_What to work on:_ I'd like an exact copy of every line from the start of the entries below through the line containing "Fontes: ONU News, Estadão;", please.

◇ ◇ ◇ ◇ ◇

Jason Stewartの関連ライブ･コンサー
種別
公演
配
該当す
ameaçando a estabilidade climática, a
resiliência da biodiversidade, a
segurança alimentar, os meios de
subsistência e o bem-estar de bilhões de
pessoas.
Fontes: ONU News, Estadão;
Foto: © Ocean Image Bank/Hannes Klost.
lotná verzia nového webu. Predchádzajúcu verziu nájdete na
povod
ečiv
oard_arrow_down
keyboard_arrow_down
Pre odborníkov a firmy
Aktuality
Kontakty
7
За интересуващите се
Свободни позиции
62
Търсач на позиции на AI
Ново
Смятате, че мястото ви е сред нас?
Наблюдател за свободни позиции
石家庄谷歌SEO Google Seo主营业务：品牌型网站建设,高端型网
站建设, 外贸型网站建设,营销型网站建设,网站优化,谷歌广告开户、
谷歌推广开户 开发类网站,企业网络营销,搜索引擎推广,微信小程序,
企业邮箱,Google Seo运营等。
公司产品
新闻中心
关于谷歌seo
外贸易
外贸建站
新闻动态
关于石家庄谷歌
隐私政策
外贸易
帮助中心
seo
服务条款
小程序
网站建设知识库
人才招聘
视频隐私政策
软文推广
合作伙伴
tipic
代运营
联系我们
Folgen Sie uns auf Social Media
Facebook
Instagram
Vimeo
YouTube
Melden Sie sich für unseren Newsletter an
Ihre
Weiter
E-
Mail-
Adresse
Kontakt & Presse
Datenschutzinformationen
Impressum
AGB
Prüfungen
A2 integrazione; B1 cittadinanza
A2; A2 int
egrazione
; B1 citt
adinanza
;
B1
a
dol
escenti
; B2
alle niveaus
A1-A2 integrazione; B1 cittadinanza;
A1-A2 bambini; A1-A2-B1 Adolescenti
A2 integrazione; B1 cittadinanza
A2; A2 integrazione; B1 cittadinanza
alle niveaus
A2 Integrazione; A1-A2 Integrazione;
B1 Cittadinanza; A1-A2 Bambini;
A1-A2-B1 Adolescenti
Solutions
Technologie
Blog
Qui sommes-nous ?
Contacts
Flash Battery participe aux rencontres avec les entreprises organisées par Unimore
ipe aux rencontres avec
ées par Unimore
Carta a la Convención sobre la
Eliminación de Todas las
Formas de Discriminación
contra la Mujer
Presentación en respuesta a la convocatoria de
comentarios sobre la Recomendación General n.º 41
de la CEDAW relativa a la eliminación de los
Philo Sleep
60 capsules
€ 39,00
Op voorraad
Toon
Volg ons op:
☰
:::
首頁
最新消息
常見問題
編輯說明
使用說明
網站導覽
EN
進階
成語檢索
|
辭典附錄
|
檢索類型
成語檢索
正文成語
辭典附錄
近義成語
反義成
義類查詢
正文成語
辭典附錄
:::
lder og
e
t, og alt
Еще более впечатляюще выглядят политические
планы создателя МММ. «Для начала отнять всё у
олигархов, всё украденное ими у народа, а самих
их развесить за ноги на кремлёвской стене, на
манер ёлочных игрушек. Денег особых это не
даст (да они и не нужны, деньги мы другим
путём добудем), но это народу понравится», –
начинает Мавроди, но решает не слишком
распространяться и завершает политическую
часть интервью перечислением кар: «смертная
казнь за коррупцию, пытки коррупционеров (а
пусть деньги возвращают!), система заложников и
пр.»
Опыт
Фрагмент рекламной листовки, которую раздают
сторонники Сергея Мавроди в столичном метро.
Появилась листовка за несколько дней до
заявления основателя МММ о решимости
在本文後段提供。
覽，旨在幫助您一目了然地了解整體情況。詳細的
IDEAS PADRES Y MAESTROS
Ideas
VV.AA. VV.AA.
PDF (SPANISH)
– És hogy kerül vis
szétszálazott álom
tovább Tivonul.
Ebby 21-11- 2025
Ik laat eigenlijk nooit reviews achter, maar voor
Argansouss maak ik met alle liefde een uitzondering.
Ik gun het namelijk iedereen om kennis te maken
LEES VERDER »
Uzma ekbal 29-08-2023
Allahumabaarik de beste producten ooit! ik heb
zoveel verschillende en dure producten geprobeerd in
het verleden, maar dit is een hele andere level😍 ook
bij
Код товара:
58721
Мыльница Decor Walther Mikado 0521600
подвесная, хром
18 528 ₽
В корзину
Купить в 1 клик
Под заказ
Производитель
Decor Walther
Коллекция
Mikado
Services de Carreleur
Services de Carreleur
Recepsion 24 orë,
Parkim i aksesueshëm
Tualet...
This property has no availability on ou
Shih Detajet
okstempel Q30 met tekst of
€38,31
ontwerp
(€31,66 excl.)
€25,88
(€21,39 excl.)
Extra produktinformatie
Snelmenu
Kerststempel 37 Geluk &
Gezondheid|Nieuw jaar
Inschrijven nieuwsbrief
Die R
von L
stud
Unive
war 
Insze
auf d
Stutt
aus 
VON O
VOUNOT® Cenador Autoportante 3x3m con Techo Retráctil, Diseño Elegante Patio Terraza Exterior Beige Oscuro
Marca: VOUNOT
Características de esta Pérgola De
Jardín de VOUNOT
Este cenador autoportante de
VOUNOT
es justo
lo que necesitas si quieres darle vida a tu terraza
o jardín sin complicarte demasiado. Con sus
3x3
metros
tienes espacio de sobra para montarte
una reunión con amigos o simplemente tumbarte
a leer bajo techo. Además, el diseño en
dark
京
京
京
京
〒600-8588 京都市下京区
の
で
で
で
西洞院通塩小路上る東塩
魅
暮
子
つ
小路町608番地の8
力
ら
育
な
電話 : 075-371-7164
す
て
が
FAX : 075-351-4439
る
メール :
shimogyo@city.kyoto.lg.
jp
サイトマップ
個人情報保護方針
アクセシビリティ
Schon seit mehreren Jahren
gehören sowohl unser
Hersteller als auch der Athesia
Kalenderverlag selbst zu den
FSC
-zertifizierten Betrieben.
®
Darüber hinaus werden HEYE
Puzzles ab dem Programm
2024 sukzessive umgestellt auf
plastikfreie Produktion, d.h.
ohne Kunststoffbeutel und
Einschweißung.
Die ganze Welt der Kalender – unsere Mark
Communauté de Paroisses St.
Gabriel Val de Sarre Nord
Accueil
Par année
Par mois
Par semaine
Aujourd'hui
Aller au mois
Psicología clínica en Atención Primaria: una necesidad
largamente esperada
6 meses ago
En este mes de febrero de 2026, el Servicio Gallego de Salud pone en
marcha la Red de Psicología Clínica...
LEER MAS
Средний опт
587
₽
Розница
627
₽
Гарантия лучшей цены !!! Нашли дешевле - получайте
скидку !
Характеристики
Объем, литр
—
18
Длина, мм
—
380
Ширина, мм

◇ ◇ ◇ ◇ ◇

_Output for this task:_
Jason Stewartの関連ライブ･コンサー
種別
公演
配
該当す
ameaçando a estabilidade climática, a
resiliência da biodiversidade, a
segurança alimentar, os meios de
subsistência e o bem-estar de bilhões de
pessoas.
Fontes: ONU News, Estadão;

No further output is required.